Namibia and Angola have agreed to collaborate on digitally enabled payment methods, including digital currencies and crypto assets.
This was after the Bank of Namibia (BoN) and Banco Nacional de Angola (BNA) decided to jointly improve trade-friendly exchange control regimes and protect the stability and integrity of the two countries financial systems.
“In this context, the two central banks agreed to further enhance trade facilitation by using current and regional cross-border payment system agreements to guarantee quicker, digitally enabled, and more cost-effective cross-border remittances,” said Kazembire Zemburuka, the BoN Director: Strategic Communications and International Relations.

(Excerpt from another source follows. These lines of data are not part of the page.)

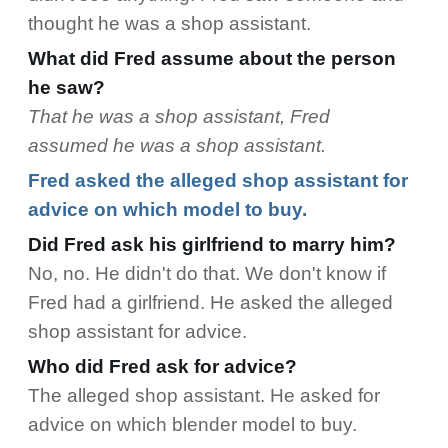
thought he was a shop assistant.
What did Fred assume about the person
he saw?
That he was a shop assistant, Fred
assumed he was a shop assistant.
Fred asked the alleged shop assistant for
advice on which model to buy.
Did Fred ask his girlfriend to marry him?
No, no. He didn't do that. We don't know if
Fred had a girlfriend. He asked the alleged
shop assistant for advice.
Who did Fred ask for advice?
The alleged shop assistant. He asked for
advice on which blender model to buy.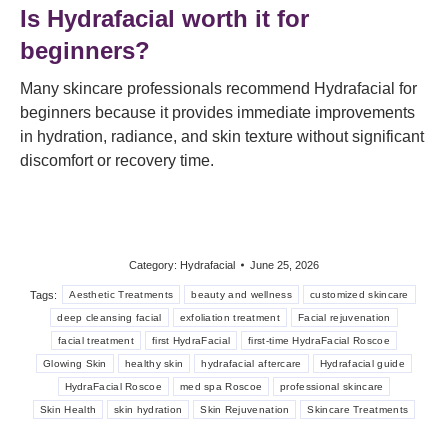
Is Hydrafacial worth it for
beginners?
Many skincare professionals recommend Hydrafacial for
beginners because it provides immediate improvements
in hydration, radiance, and skin texture without significant
discomfort or recovery time.
Category:
Hydrafacial
June 25, 2026
Tags:
Aesthetic Treatments
beauty and wellness
customized skincare
deep cleansing facial
exfoliation treatment
Facial rejuvenation
facial treatment
first HydraFacial
first-time HydraFacial Roscoe
Glowing Skin
healthy skin
hydrafacial aftercare
Hydrafacial guide
HydraFacial Roscoe
med spa Roscoe
professional skincare
Skin Health
skin hydration
Skin Rejuvenation
Skincare Treatments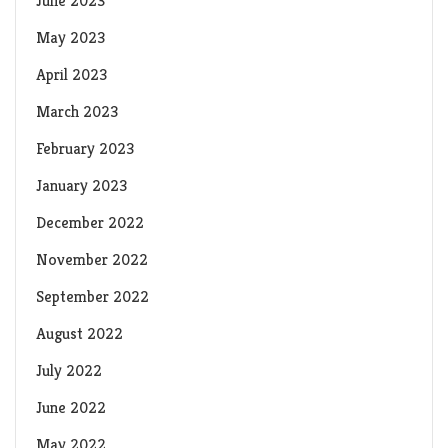
June 2023
May 2023
April 2023
March 2023
February 2023
January 2023
December 2022
November 2022
September 2022
August 2022
July 2022
June 2022
May 2022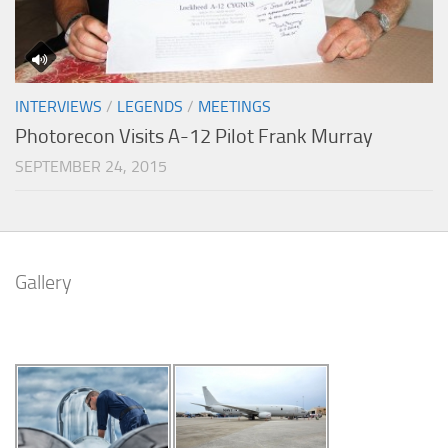
INTERVIEWS
/
LEGENDS
/
MEETINGS
Photorecon Visits A-12 Pilot Frank Murray
SEPTEMBER 24, 2015
Gallery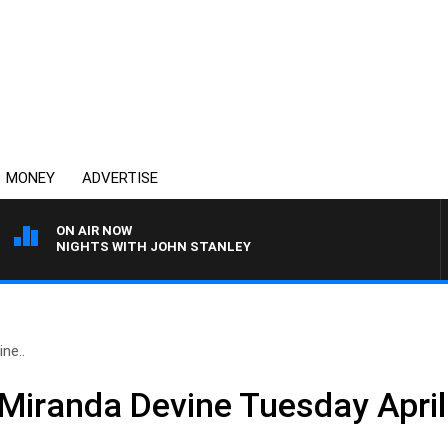
MONEY
ADVERTISE
ON AIR NOW
NIGHTS WITH JOHN STANLEY
ne..
 Miranda Devine Tuesday April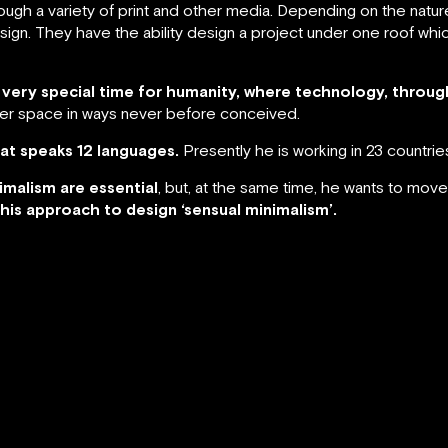
rough a variety of print and other media. Depending on the nature
esign. They have the ability design a project under one roof wh
 a very special time for humanity, where technology, throug
ter space in ways never before conceived.
that speaks 12 languages.
Presently he is working in 23 countrie
nimalism are essential
, but, at the same time, he wants to move
this approach to design ‘sensual minimalism’.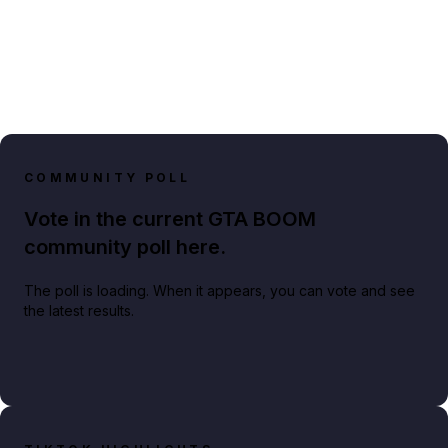
COMMUNITY POLL
Vote in the current GTA BOOM
community poll here.
The poll is loading. When it appears, you can vote and see
the latest results.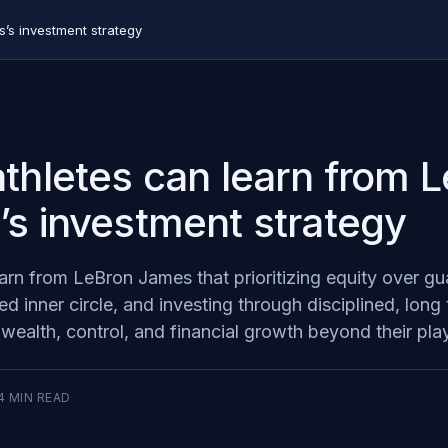
’s investment strategy
thletes can learn from 
s investment strategy
earn from LeBron James that prioritizing equity over g
ted inner circle, and investing through disciplined, long
 wealth, control, and financial growth beyond their pla
4
MIN READ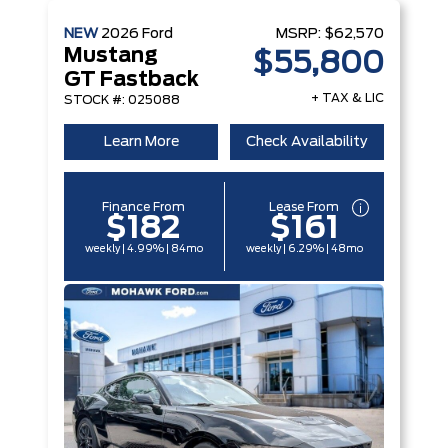
NEW
2026
Ford
MSRP:
$62,570
Mustang
$55,800
GT Fastback
+ TAX & LIC
STOCK #: 025088
Learn More
Check Availability
Finance From
Lease From
$182
$161
weekly | 4.99% | 84mo
weekly | 6.29% | 48mo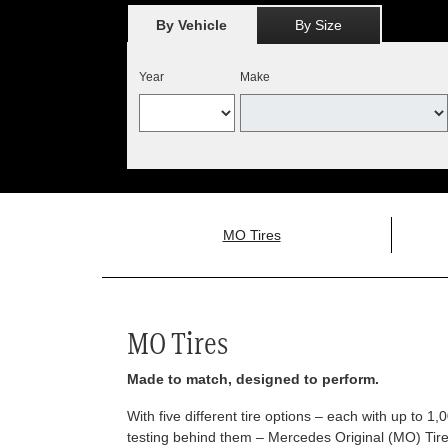
By Vehicle
By Size
Year
Make
MO Tires
MO Tires
Made to match, designed to perform.
With five different tire options – each with up to 1
testing behind them – Mercedes Original (MO) Tires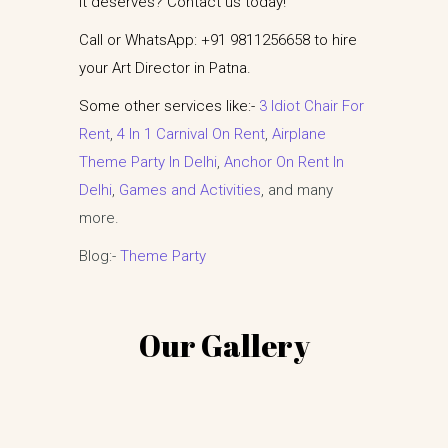
it deserves? Contact us today!
Call or WhatsApp: +91 9811256658 to hire
your Art Director in Patna.
Some other services like:-
3 Idiot Chair For
Rent
,
4 In 1 Carnival On Rent
,
Airplane
Theme Party In Delhi
,
Anchor On Rent In
Delhi
,
Games and Activities
, and many
more.
Blog:-
Theme Party
Our Gallery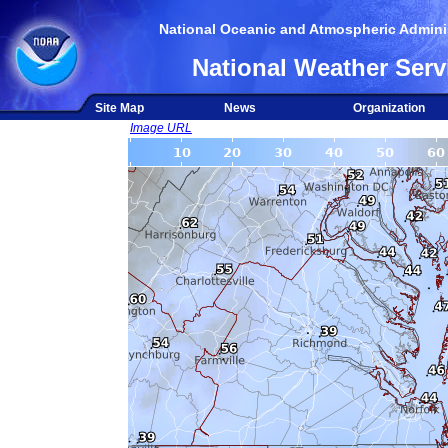
National Oceanic and Atmospheric Adminis
National Weather Serv
Site Map
News
Organization
Image URL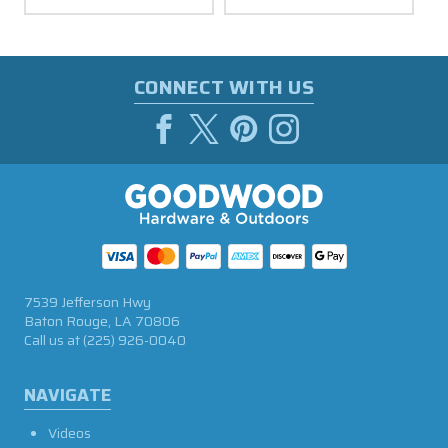
CONNECT WITH US
7539 Jefferson Hwy
Baton Rouge, LA 70806
Call us at
(225) 926-0040
NAVIGATE
Videos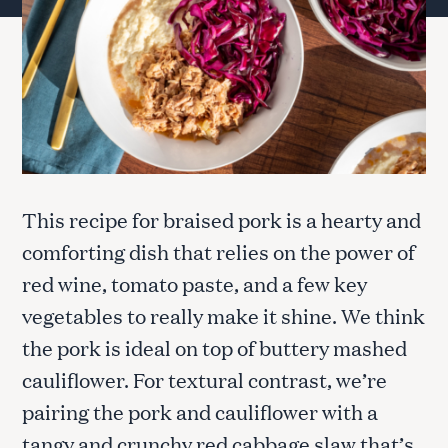
This recipe for braised pork is a hearty and
comforting dish that relies on the power of
red wine, tomato paste, and a few key
vegetables to really make it shine. We think
the pork is ideal on top of buttery mashed
cauliflower. For textural contrast, we’re
pairing the pork and cauliflower with a
tangy and crunchy red cabbage slaw that’s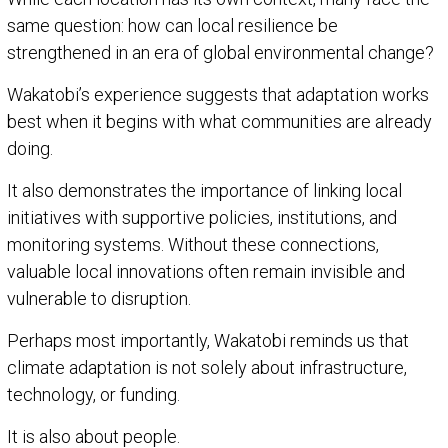
same question: how can local resilience be
strengthened in an era of global environmental change?
Wakatobi’s experience suggests that adaptation works
best when it begins with what communities are already
doing.
It also demonstrates the importance of linking local
initiatives with supportive policies, institutions, and
monitoring systems. Without these connections,
valuable local innovations often remain invisible and
vulnerable to disruption.
Perhaps most importantly, Wakatobi reminds us that
climate adaptation is not solely about infrastructure,
technology, or funding.
It is also about people.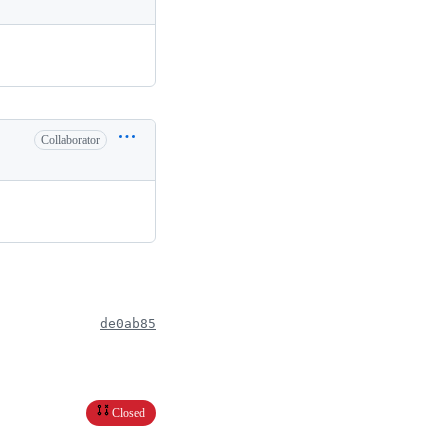
Collaborator
de0ab85
Closed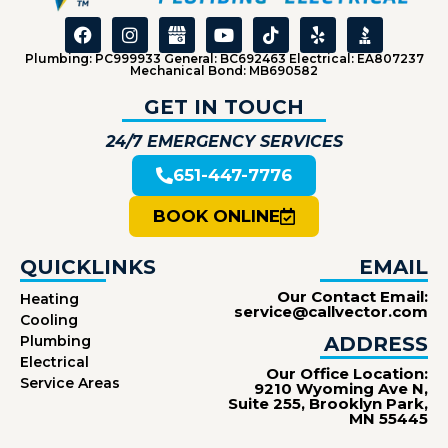
Plumbing: PC999933 General: BC692463 Electrical: EA807237
Mechanical Bond: MB690582
GET IN TOUCH
24/7 EMERGENCY SERVICES
651-447-7776
BOOK ONLINE
QUICKLINKS
EMAIL
Our Contact Email:
Heating
service@callvector.com
Cooling
Plumbing
ADDRESS
Electrical
Our Office Location:
Service Areas
9210 Wyoming Ave N,
Suite 255, Brooklyn Park,
MN 55445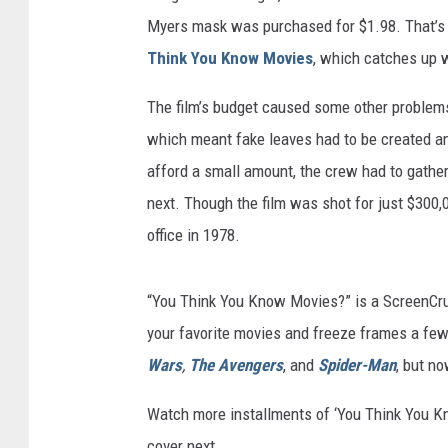
Myers mask was purchased for $1.98. That’s j
Think You Know Movies
, which catches up 
The film’s budget caused some other problems 
which meant fake leaves had to be created a
afford a small amount, the crew had to gather
next. Though the film was shot for just $300,0
office in 1978.
“You Think You Know Movies?” is a ScreenCrus
your favorite movies and freeze frames a few
Wars
,
The Avengers
, and
Spider-Man
, but no
Watch more installments of ‘You Think You 
cover next.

He was speaking following the visit of Governor of Banco National de Angola, Jose de Lima Massano
Zemburuka added that to facilitate payments in support of trade facilitation between the two countries, the central banks agreed to explore innovative and instant payment solutions, and other financial services under Fintech Regulatory Framework approaches.
“Furthermore, the two central banks reaffirmed collaboration on emerging topics such as digital currencies, particularly central bank digital currencies and crypto assets, to better understand these developments’ impact on monetary and financial stability. The two institutions also agreed to share relevant research and forge a common understanding of these developments.”
Zemburuka said the issue of onboarding of the two countries’ respective domestic currencies (the Namibian Dollar and Kwanza) on the SADC Real Time Gross Settlement (RTGS) platform to facilitate payment of settlement for goods and services had also been discussed.
“This also entails leveraging participation in the SADC-RTGS platform, thus enhancing trade among our respective nations. Moreover, both countries agreed that they would ensure optimal participation in the Transactions Cleared on an Immediate Basis (TCIB) Scheme, introduced through the SADC payment systems structures, for faster, affordable cross-border remittances,” he said.
Regarding exchange control, BoN committed to the gradual and conditioned sequenced removal of capital account restrictions, noting the measures were historically punitive and detrimental to trade.
“The meeting noted that the BNA has entirely removed its capital account restrictions, while BoN is committed to the gradual and conditioned sequenced removal of capital account restrictions. Both countries support the objectives set under the SADC Finance & Investment Protocol Annexure 4 to cooperate and coordinate in Exchange Control matters,” said the BoN Spokesperson.
Zemburuka said the central banks pledged to promote collaboration between financial intelligence units of the two ape banks.
“The central banks shall further promote collaboration between financial intelligence units to uphold financial integrity, and exchange information on illicit financial flows and any violation of applicable laws. The two institutions reaffirmed their commitment to working together on financial system regulation and supervision by exchanging best practices and benchmarking,” he said.